What you should do:
Duplicate the lines in the items below, everything from the line containing "Entered in the log: volume" down to the line containing "Entry: value=8.4 unit=mL", with both of those lines included.

The data:
== == ==

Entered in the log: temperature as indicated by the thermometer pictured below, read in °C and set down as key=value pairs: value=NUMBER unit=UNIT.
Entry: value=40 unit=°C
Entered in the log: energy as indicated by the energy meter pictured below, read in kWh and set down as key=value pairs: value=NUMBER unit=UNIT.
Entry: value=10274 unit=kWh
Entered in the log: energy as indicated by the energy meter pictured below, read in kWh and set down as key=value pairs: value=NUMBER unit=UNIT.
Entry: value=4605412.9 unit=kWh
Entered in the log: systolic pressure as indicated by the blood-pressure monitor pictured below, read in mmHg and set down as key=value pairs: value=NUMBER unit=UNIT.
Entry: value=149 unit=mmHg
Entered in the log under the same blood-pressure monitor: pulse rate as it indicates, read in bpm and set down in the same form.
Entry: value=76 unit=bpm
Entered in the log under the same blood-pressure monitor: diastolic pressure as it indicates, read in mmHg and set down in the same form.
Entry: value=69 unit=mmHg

== == ==

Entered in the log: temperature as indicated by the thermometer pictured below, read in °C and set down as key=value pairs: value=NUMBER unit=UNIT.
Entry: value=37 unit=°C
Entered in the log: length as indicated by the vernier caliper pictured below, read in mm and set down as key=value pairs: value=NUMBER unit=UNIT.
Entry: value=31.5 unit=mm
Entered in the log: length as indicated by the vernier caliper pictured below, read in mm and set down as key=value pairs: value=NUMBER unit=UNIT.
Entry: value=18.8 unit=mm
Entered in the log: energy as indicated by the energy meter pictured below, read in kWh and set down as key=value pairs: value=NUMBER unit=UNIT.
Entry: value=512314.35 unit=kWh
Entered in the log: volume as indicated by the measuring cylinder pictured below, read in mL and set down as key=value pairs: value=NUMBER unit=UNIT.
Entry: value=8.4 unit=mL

== == ==

Output for this exercise:
Entered in the log: volume as indicated by the measuring cylinder pictured below, read in mL and set down as key=value pairs: value=NUMBER unit=UNIT.
Entry: value=8.4 unit=mL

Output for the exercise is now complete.